Mietrecht
Urteile
Eigenbedarfskündigung für Familienangehörige
(Leitsatz von der Redaktion MieterEcho gekürzt)
BGH Urteil vom 10.07.2024 – AZ VIII ZR 276/23 –
Eine Gesellschaft bürgerlichen Rechts erwarb ein Grundstück in Berlin, die Gesellschaft bestand aus zwei Cousins. Sie kündigten Mietern, die bereits zum Zeitpunkt des Erwerbs in einer Wohnung des Mehrfamilienhauses wohnten, wegen Eigenbedarfs eines der beiden Gesellschafter. Die Mieter hielten die Kündigung für unwirksam und beriefen sich auf die Kündigungsbeschränkung des § 577a Abs. 1a Nr.1, Abs. 2 BGB in Verbindung mit der Kündigungsschutzklausel-Verordnung in Berlin. Danach kann eine solche Personengesellschaft, an die vermieteter Wohnraum nach der Überlassung an die Mieter veräußert worden ist, erst zehn Jahre nach Erwerb eine Eigenbedarfskündigung gegenüber den Mietern aussprechen. Diese Einschränkung gilt allerdings dann nicht, wenn die zum Zeitpunkt des Eigentumserwerbs vorhandenen Gesellschafter derselben Familie angehören. Die Vermieter und die Mieter stritten daher darum, ob Cousins derselben „Familie“ angehören, wobei die Vermieter sich auch darauf beriefen, dass zwischen den beiden Gesellschaftern neben der verwandtschaftlichen Beziehung auch eine besonders enge Bindung bestehe.
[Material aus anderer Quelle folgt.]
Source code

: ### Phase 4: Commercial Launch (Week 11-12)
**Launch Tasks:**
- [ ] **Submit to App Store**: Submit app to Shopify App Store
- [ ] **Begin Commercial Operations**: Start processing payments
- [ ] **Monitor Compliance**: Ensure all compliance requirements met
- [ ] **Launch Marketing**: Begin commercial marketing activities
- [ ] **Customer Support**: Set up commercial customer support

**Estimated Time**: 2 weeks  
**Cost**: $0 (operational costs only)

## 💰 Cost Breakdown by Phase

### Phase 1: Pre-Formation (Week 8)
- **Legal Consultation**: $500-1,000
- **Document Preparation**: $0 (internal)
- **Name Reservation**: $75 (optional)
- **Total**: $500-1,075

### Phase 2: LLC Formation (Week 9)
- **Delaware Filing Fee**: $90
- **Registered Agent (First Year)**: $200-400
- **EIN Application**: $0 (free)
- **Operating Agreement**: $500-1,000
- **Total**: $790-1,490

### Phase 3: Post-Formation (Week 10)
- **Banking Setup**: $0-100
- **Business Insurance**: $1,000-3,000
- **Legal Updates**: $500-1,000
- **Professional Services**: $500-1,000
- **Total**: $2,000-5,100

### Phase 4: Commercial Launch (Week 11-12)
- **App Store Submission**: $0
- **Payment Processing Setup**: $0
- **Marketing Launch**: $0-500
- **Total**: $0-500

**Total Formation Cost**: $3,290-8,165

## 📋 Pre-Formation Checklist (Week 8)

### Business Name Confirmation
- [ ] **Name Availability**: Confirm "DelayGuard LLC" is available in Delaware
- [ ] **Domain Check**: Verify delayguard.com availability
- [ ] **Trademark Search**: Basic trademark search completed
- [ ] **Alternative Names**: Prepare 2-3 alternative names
Ihre Räumungsklage hatte am Ende jedoch keinen Erfolg. Der Bundesgerichtshof vertrat die Auffassung, der vom Gesetzgeber bezweckten Privilegierung von Familienangehörigen in den Vorschriften zur Eigenbedarfskündigung (§ 573 Abs. 2 Nr. 2 BGB) und in der Vorschrift zur Ausnahme von der Kündigungsbeschränkung bei einem Wohnungserwerb (§ 577a Abs. 1a Satz 2 BGB) liege „eine typisierende Betrachtungsweise dahingehend zu Grunde, dass zwischen den hiervon umfassten Personen aufgrund einer familiären Beziehung eine besondere persönliche Nähebeziehung anzunehmen“ sei. Es bedürfe daher hinsichtlich des privilegierten Personenkreises nicht zusätzlich des Vorliegens eines konkreten tatsächlichen Näheverhältnisses; umgekehrt scheide auch eine „Erweiterung dieses geschützten Personenkreises aufgrund einer einzelfallbezogenen Prüfung des Vorliegens einer besonderen sozialen Nähe“ aus.
Es sei entscheidend, für welchen Personenkreis der Gesetzgeber durch die Verwendung des Begriffs der Familie eine typischerweise vorliegende besondere soziale Bindung angenommen habe. In den beiden Vorschriften habe der Gesetzgeber dies nicht näher konkretisiert. Er habe eine solche Bewertung jedoch „im Rahmen der ebenfalls auf der persönlichen Nähebeziehung und Verbundenheit gründenden Gewährung eines Zeugnisverweigerungsrechts aus persönlichen Gründen vorgenommen“ . Cousins stehe jedoch weder nach der Zivilprozessordnung noch nach der Strafprozessordnung ein Zeugnisverweigerungsrecht zu. Sie gehörten damit nicht zu derselben Familie im Sinne des Gesetzes.